Damn C++ will have feature parity with Python by 2050

God that is fucking disgusting to read

holy fuck an actually reasonable API.
Never thought I'd see the day

C++ and Rust are crimes against beauty. Why do people make programming languages so goddamn ugly?
Java is way more readable despite all the hate it gets.

I'm starting to think that the Stroustrup interview posted on cat-v actually wasn't a joke.

it's reasonable because it was basically lifted from a library some guy made
github.com/fmtlib/fmt

Why are Sepples fans so scared of using namespace std? It would make this super ugly snippet a bit less ugly.

Probably the dumbest thing I've ever read here. Congrats

Java is in fact more readable.

I stay with python thanks.

Leave Rust out of this.
for word in "Hello-_-C++-_-20-_-!".split("-_-") {
println!("{word}");
}

It's also the only sane way to design what it's supposed to do. If you try implementing something supporting what fmt supports you end up with exactly the same thing as what they ended up with, it's actually pretty incredible.

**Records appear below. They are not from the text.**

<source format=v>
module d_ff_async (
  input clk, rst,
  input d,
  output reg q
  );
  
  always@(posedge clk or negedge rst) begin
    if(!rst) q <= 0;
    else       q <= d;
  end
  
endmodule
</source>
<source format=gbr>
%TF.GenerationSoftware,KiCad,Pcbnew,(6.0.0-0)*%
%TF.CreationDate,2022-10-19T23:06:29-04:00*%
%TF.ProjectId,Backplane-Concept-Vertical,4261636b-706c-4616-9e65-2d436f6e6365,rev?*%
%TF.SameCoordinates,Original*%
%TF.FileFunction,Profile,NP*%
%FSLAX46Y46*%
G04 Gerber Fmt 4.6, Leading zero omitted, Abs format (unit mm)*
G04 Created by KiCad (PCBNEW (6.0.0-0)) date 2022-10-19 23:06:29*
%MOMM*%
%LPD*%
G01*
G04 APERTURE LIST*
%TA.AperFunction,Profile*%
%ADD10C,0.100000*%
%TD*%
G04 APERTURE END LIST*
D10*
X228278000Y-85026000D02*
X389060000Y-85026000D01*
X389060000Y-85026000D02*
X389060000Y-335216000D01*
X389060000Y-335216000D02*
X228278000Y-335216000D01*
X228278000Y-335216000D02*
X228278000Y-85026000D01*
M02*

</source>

Name lookup for functions in C++ is fundamentally broken. Any code that uses functions without qualifying them is bad code as a result. Yes C++ is a shitty language. Blame Andrew Koenig

>wanting strings support when arrays of characters exists
>wanting networking for a platform-agnostic language
>wanting the mess that is reflection
Embrace simplicity and true control, embrace C.

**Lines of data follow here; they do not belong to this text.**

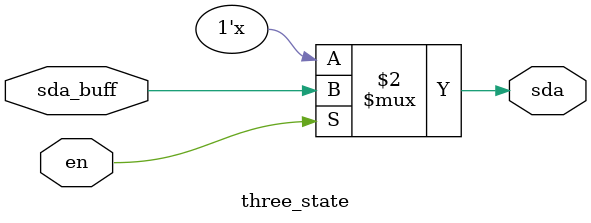
<source format=v>
module three_state (
    input en,
    input sda_buff,
    output sda
);
    assign sda = (en == 1'b1) ? sda_buff : 1'bz;
endmodule
</source>
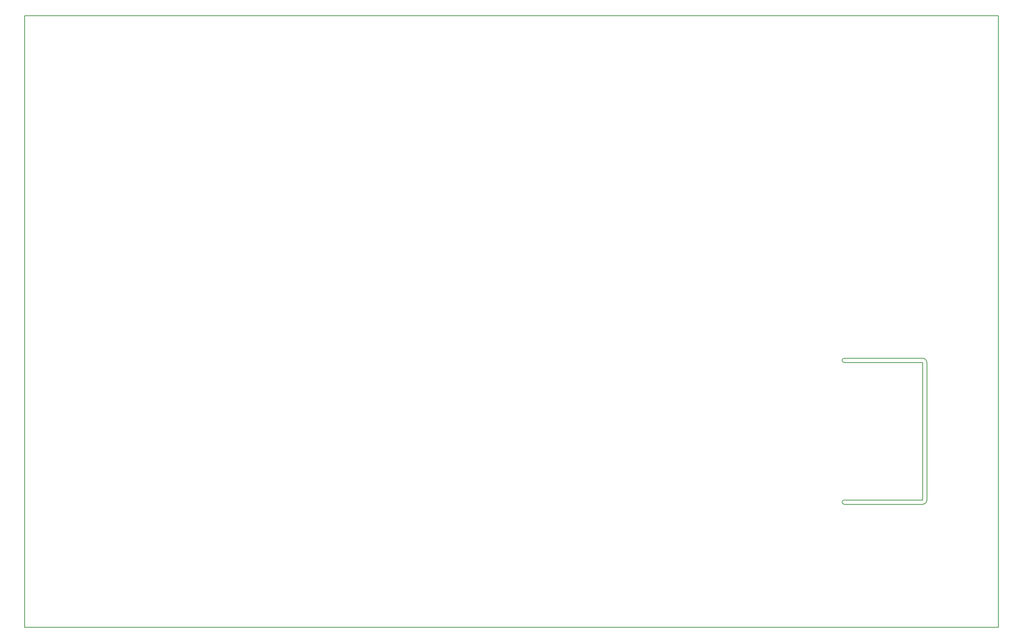
<source format=gbr>
G04 DesignSpark PCB Gerber Version 11.0 Build 5877*
G04 #@! TF.Part,Single*
%FSLAX35Y35*%
%MOIN*%
%ADD10C,0.00500*%
G04 #@! TD.AperFunction*
X0Y0D02*
D02*
D10*
X5297Y250D02*
X914746D01*
Y571116D01*
X5297D01*
Y250D01*
X843880Y119148D02*
X770652D01*
G75*
G03*
Y115211I0J-1969D01*
G01*
X843880D01*
G75*
G03*
X847817Y119148I0J3937D01*
G01*
Y247494D01*
G75*
G03*
X843880Y251431I-3937J0D01*
G01*
X770652D01*
G75*
G03*
Y247494I0J-1969D01*
G01*
X843880D01*
Y119148D01*
X0Y0D02*
M02*

</source>
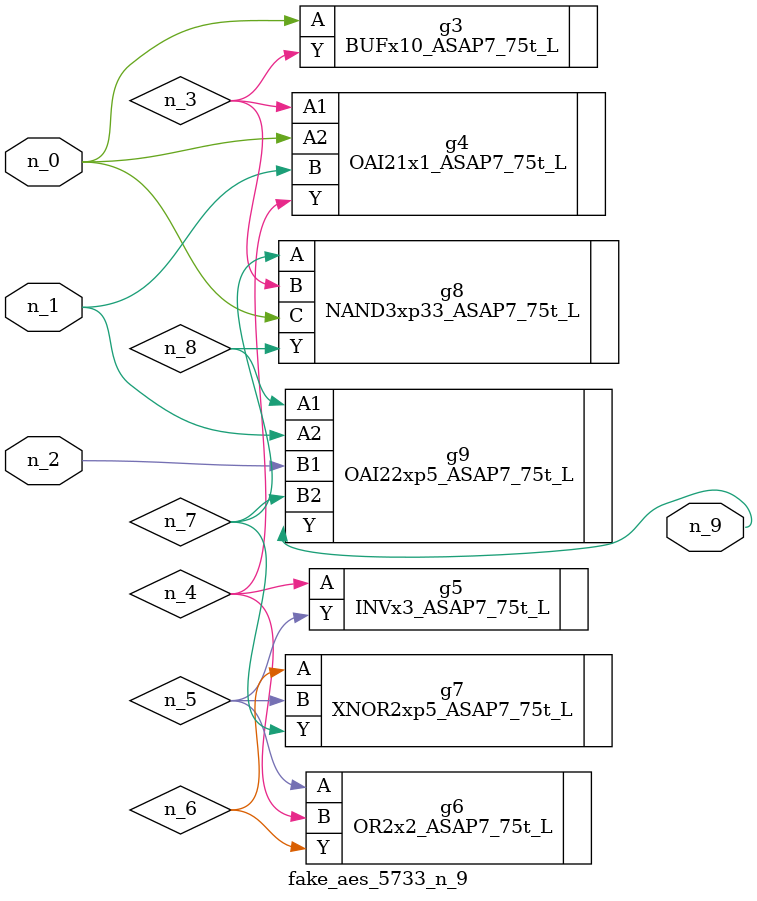
<source format=v>
module fake_aes_5733_n_9 (n_1, n_2, n_0, n_9);
input n_1;
input n_2;
input n_0;
output n_9;
wire n_6;
wire n_4;
wire n_3;
wire n_5;
wire n_7;
wire n_8;
BUFx10_ASAP7_75t_L g3 ( .A(n_0), .Y(n_3) );
OAI21x1_ASAP7_75t_L g4 ( .A1(n_3), .A2(n_0), .B(n_1), .Y(n_4) );
INVx3_ASAP7_75t_L g5 ( .A(n_4), .Y(n_5) );
OR2x2_ASAP7_75t_L g6 ( .A(n_5), .B(n_4), .Y(n_6) );
XNOR2xp5_ASAP7_75t_L g7 ( .A(n_6), .B(n_5), .Y(n_7) );
NAND3xp33_ASAP7_75t_L g8 ( .A(n_7), .B(n_3), .C(n_0), .Y(n_8) );
OAI22xp5_ASAP7_75t_L g9 ( .A1(n_8), .A2(n_1), .B1(n_2), .B2(n_7), .Y(n_9) );
endmodule
</source>
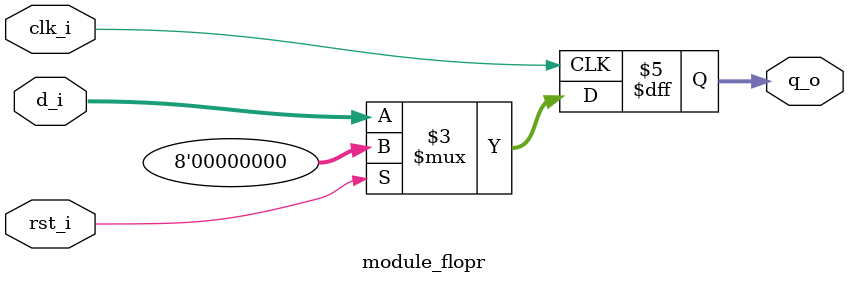
<source format=sv>
module module_flopr #(parameter WIDTH = 8)(
    
    input   logic                       clk_i,
    input   logic                       rst_i,
    input   logic   [WIDTH - 1: 0]      d_i,
    output  logic   [WIDTH - 1: 0]      q_o
                 
    );
    
    always_ff @(posedge clk_i) begin 
        
        if (rst_i)  q_o <= 0;
        else        q_o <= d_i;
        
    end
    
endmodule
</source>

20 more years and it gets toUpper

>Python-style formatting
When did this happen?

>Any code that uses functions without qualifying them is bad code as a result.
This does not follow from your premise. Literally nothing wrong with using directives in source files (in fact, I have yet to see a real world C++ codebase that DIDN'T use them). ADL can still bite you in the ass with fully qualified names anyway.

Avoiding using directives like the plague is a dumb StackOverflow cult that defies the purpose of namespaces. At this point, you're better off using pre_fixes like it's usually done in C libraries.